-- START Source extract --

Not surprisingly, National and Act are saying it’s too little, too late. That’s because they’ve been banging on for a long time now about public sector spending. And they're right. It is too little, too late.
National’s already said that, if it forms the next government, the big consultancy firms can expect an end to the gravy train. And that seems to be one area where the Government has suddenly discovered it can turn the tap off. It’s announced it’s cutting spending on consultants and contractors by $165 million a year.
So that’s Labour trying to beat National at its own game.
Other cuts include $110 million from MBIE’s budget. It's is one of the government departments that Act wants to downsize. So, that’s Labour trying to steal the march on Act, as well.
MBIE’s budget cut is the biggest. Followed by the Ministry of Education, which is going to have just under $70 million less.
This will all be happening after Barry Soper reported a few weeks back that the Finance Minister had called all the Government department honchos into a meeting to demand cost cuts.
So, they’ve obviously all gone away from that meeting and have come back to him saying ‘here’s what we can do’.
The Government’s also taken the knife to the operating allowance for the 2025 and 2026 budgets.
This is the amount of new money a government can allocate in its annual Budget.

-- END Source extract --
-- START Data shown --

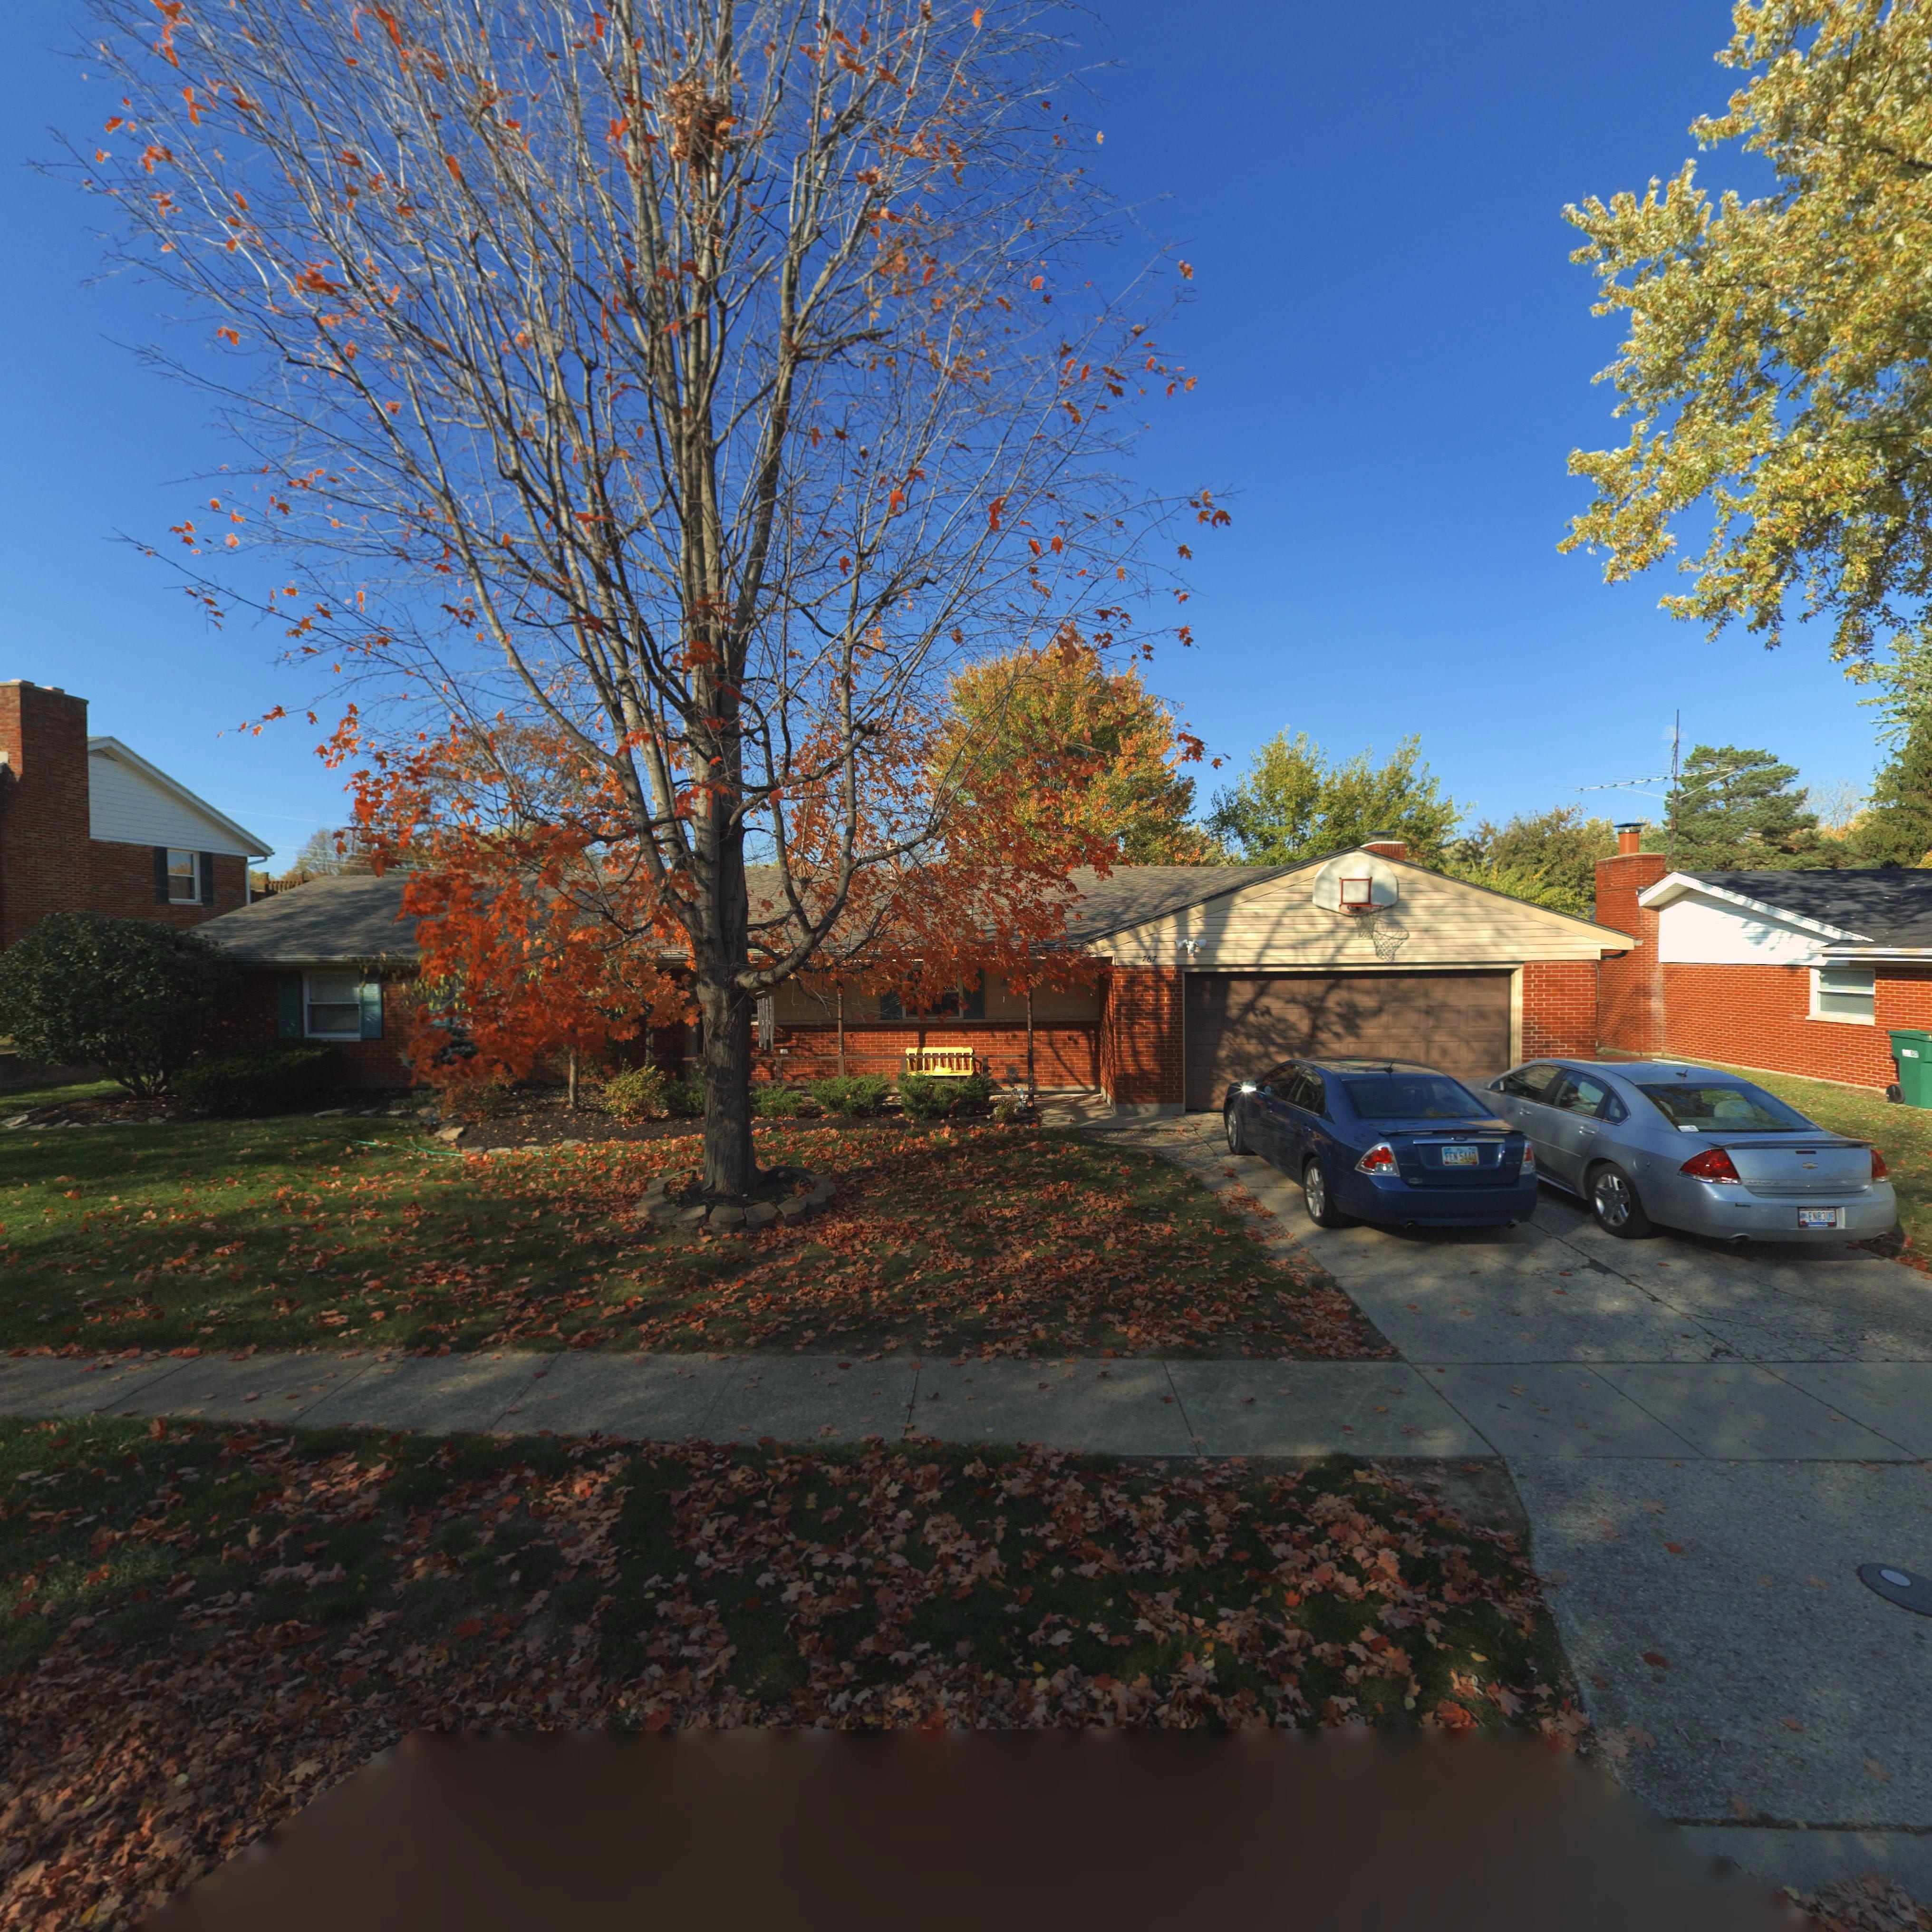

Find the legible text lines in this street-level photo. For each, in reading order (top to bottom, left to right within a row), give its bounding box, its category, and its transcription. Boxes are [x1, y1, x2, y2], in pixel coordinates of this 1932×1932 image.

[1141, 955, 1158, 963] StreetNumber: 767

-- END Data shown --

* [Set of tasks]:
#1 Decide whether each statement below agrees with the passage on government spending cuts. Answer yes or no for each, and quote the words of the passage that settle it.
(a) The Government is cutting its spending on consultants and contractors by $165 million a year.
(b) The Ministry of Education faces the largest budget cut.
(c) The operating allowance is the amount of new money a government can allocate in its annual Budget.
#2 Transcribe the passage on government spending cuts word for word, from "Not surprisingly, National" down to "is too little, too late.".

* [Solutions to each task]:
#1
(a) Yes: "It’s announced it’s cutting spending on consultants and contractors by $165 million a year."
(b) No: "MBIE’s budget cut is the biggest."
(c) Yes: "This is the amount of new money a government can allocate in its annual Budget."

#2
Not surprisingly, National and Act are saying it’s too little, too late. That’s because they’ve been banging on for a long time now about public sector spending. And they're right. It is too little, too late.